Trophy of the Alps—La Turbie
What do you do when you have just a couple of hours to kill, before your rental car is due back, and you are in Nice, France, or any other town on the French Riviera? Firstly, you choose a small town like, La Turbie, accessed by the Grand Corniche, but don’t blink, or you will miss it – the Trophy of Augustus.
La Turbie is situated high above the bay of Monaco, like a balcony in the sky, with an astounding panoramic view of the Mediterranean, namely, the French and Italian coast. Now, you know why the Romans celebrated their victory at this precise spot.

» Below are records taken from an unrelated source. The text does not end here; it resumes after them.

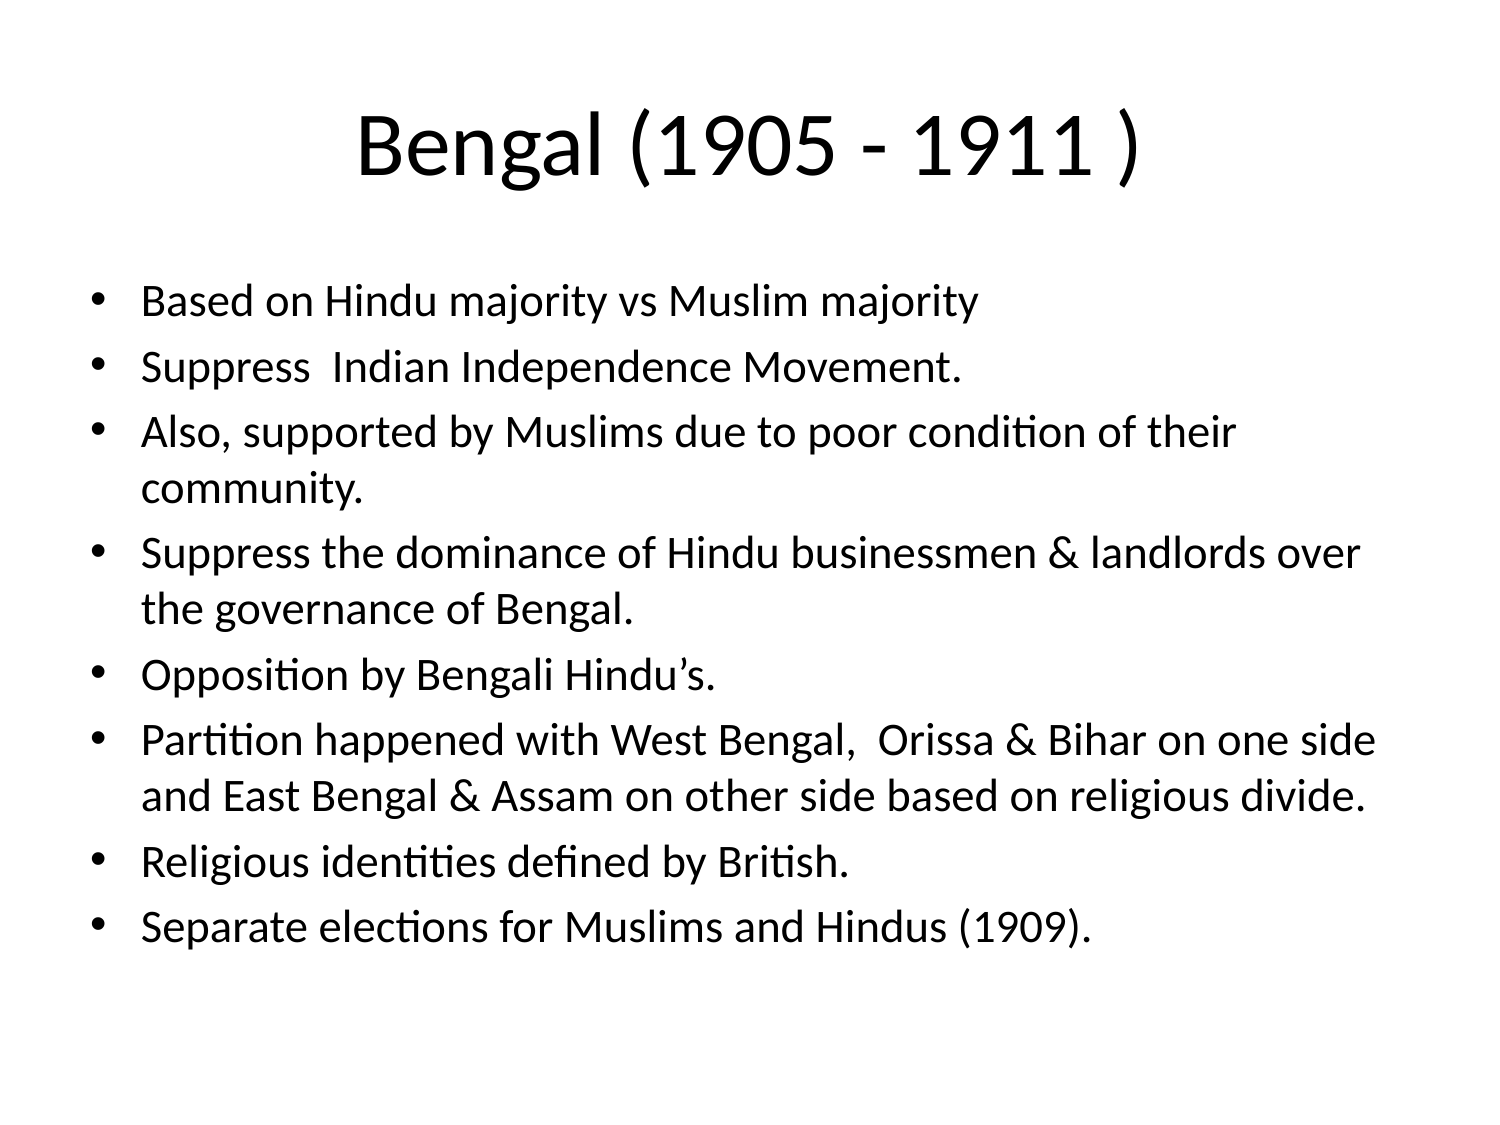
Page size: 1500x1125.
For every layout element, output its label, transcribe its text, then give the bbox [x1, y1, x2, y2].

list Based on Hindu majority vs Muslim majority Suppress Indian Independence Movement. Also, supported by Muslims due to poor condition of their community. Suppress the dominance of Hindu businessmen & landlords over the governance of Bengal. Opposition by Bengali Hindu’s. Partition happened with West Bengal, Orissa & Bihar on one side and East Bengal & Assam on other side based on religious divide. Religious identities defined by British. Separate elections for Muslims and Hindus (1909). [75, 262, 1425, 1005]
title Bengal (1905 - 1911 ) [75, 45, 1425, 233]
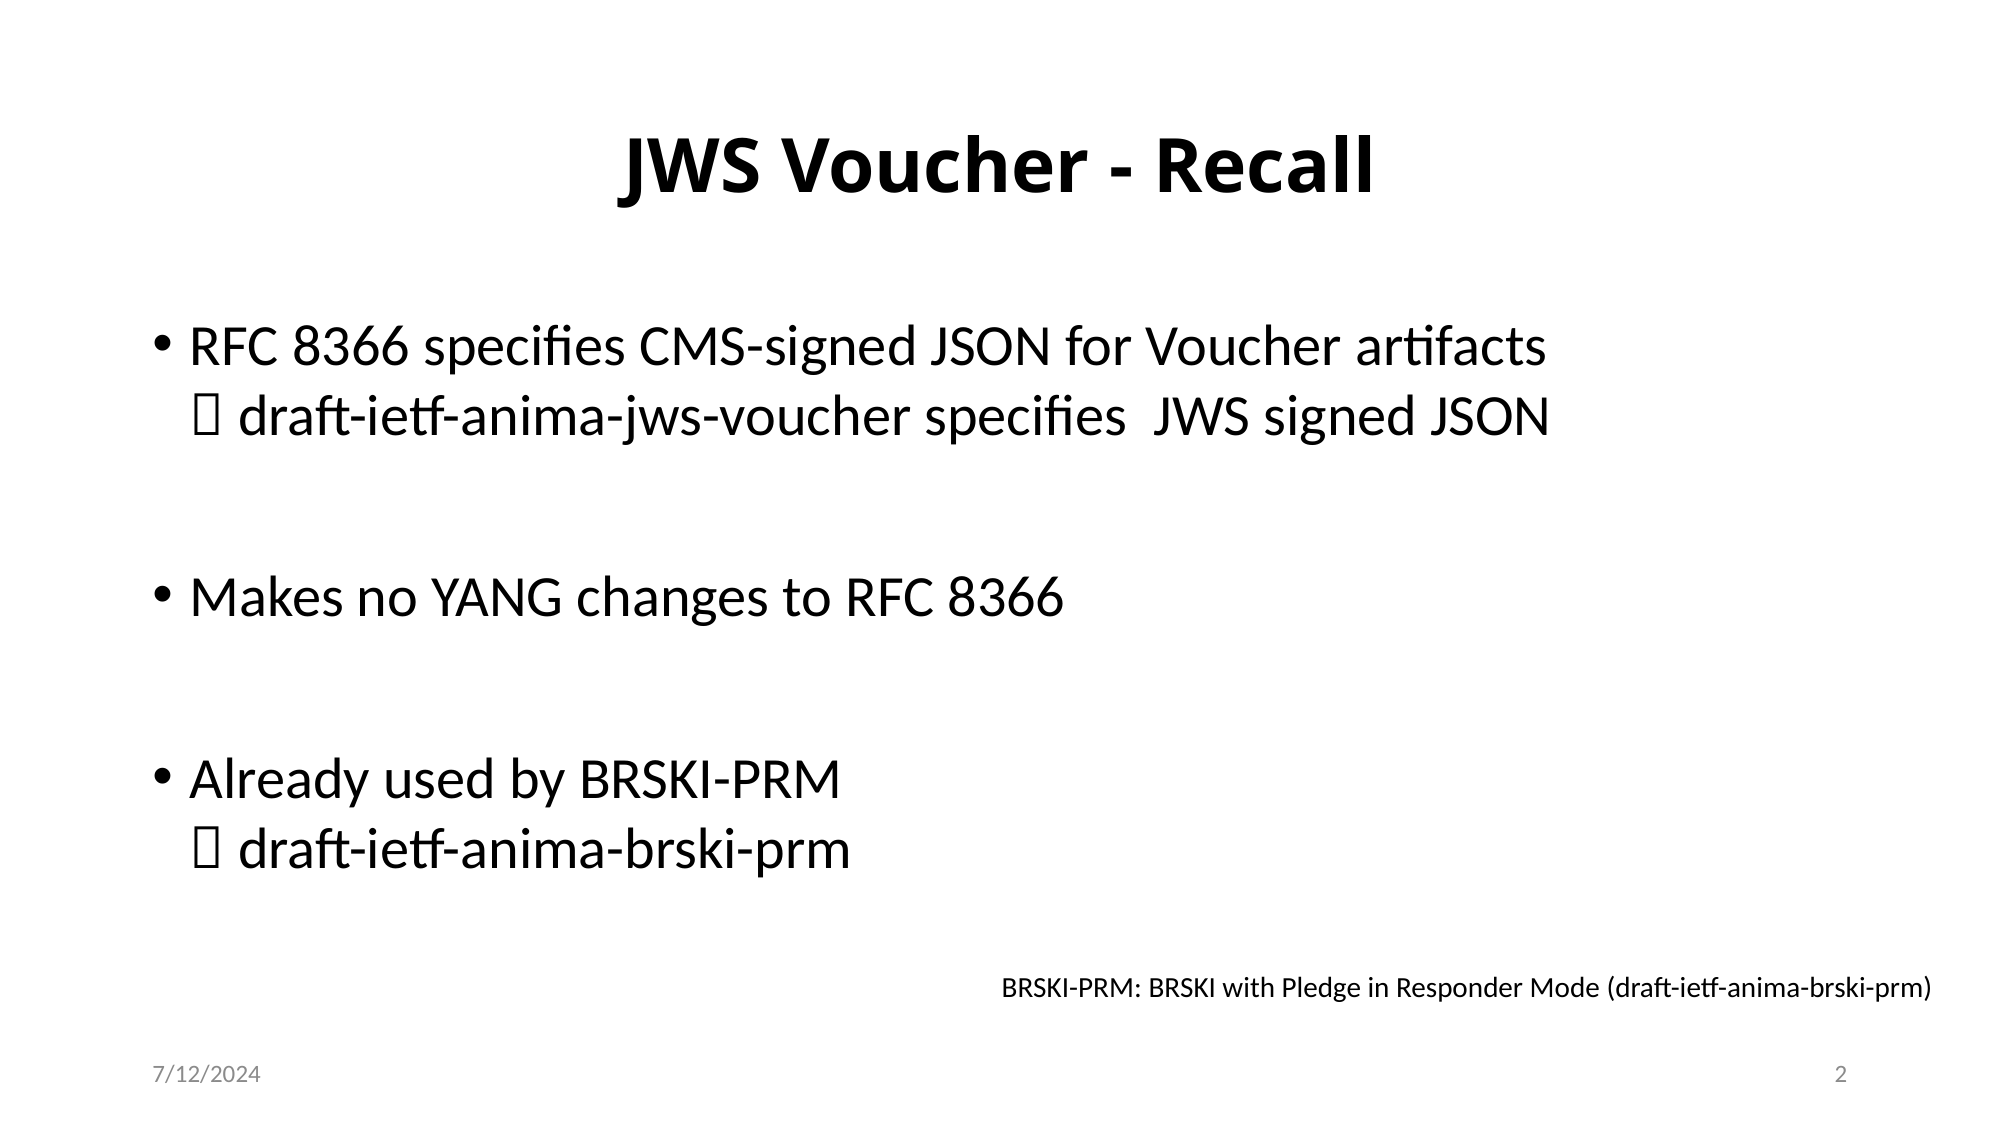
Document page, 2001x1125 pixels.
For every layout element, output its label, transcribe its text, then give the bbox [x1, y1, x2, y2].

text_box BRSKI-PRM: BRSKI with Pledge in Responder Mode (draft-ietf-anima-brski-prm) [852, 961, 1948, 1012]
text_box 2 [1412, 1042, 1863, 1103]
list RFC 8366 specifies CMS-signed JSON for Voucher artifacts  draft-ietf-anima-jws-voucher specifies JWS signed JSON Makes no YANG changes to RFC 8366 Already used by BRSKI-PRM  draft-ietf-anima-brski-prm [137, 299, 1863, 931]
title JWS Voucher - Recall [137, 59, 1863, 278]
text_box 7/12/2024 [137, 1042, 588, 1103]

It’s the highest point in La Turbie, almost 500 meters above the sea. This structure represents the unity and power of the Roman Empire – the Pax Romana.

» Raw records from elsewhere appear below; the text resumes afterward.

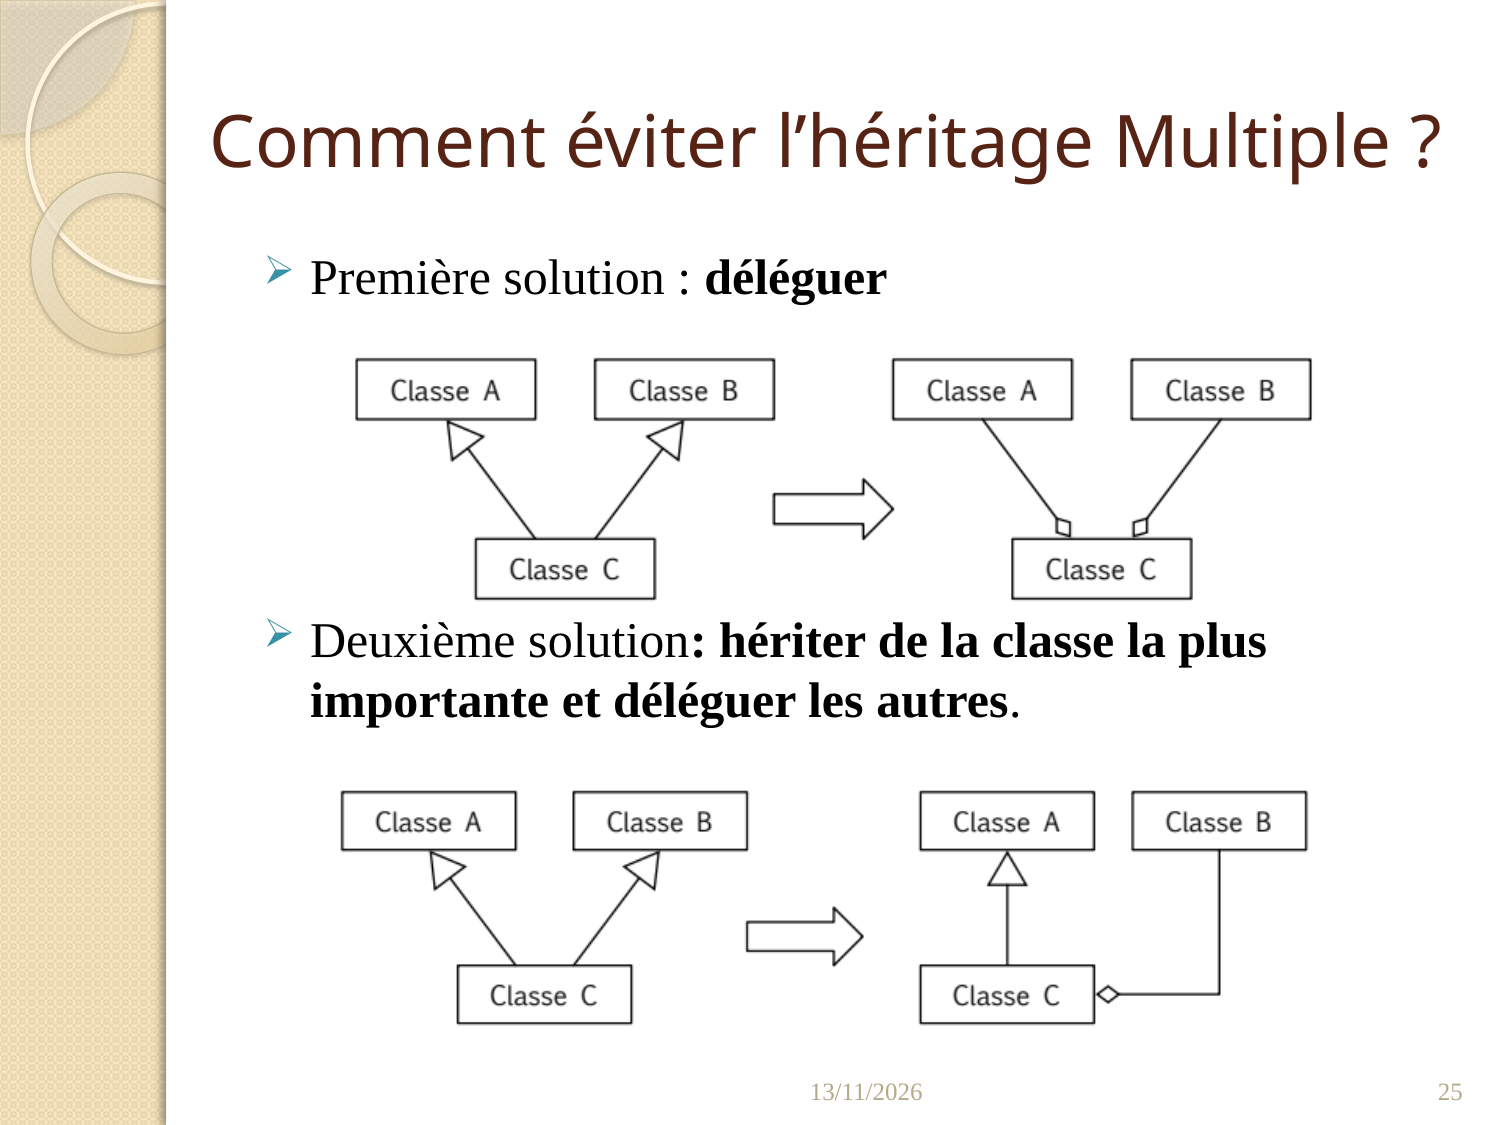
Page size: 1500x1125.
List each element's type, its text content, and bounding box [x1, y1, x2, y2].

picture [324, 762, 1324, 1072]
slide_number 25 [1413, 1034, 1488, 1113]
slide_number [587, 1083, 938, 1113]
picture [355, 349, 1330, 615]
title Comment éviter l’héritage Multiple ? [194, 45, 1466, 233]
list Première solution : déléguer Deuxième solution: hériter de la classe la plus importante et déléguer les autres. [235, 237, 1466, 941]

We climbed up the stairs, passing an above-ground cemetery (mausoleum), to get to the top. Such a privileged area! The monument is surrounded by Doric columns with a platform that bears the commemorative inscription of the tribes subdued during the Augustus campaign.
Victory Monument of the Alps
Here, you will find the famous Trophy, built in 6 BC by Roman Emperor Augustus after the defeat of the Gallic tribes in the region. It is incredible to get this close to the monument. While the gates were closed that surround the foundation, it was wonderful to be there and feel its grandeur. It was our misfortune of coming on a Monday when the site is closed.
However, as you can see just a portion of the tower remains, still very impressive today. Vandals and other barbaric tribes robbed the stone. The structure is made with local limestone (from a quarry still in use today), and partially restored with Carrara Marble back in the 1930’s. Half in ruin from its glory days, and now only 35 meters tall. In 1860 La Turbie became part of France, and in 1865 the monument became classified as a National Monument.
Exploring the medieval streets…
The town still has the usual medieval style of cobble streets,
…fallen blossoms decorate the stone pavement.
Ancient stone houses are so charming, aren’t they?
Secondly, find a place to eat and soak up the atmosphere. We had lunch at Café de la Fontaine, which was one of the best restaurants I have eaten in the Cote d’azur, not a tourist trap, by any means.
In short, we made a sudden dash back to Nice, to return the car on time. The hair-pin turns make for crazy-fun driving, that afforded us another bird’s eye view. Eze village – a lovely perched village…This is an incredible view…”n’est pas vrai”?
Come and discover where the French Riviera meets the Italian Riviera from up on high!
PS. The first car-chase scene in Ronin was filmed here in La Tubie and Nice.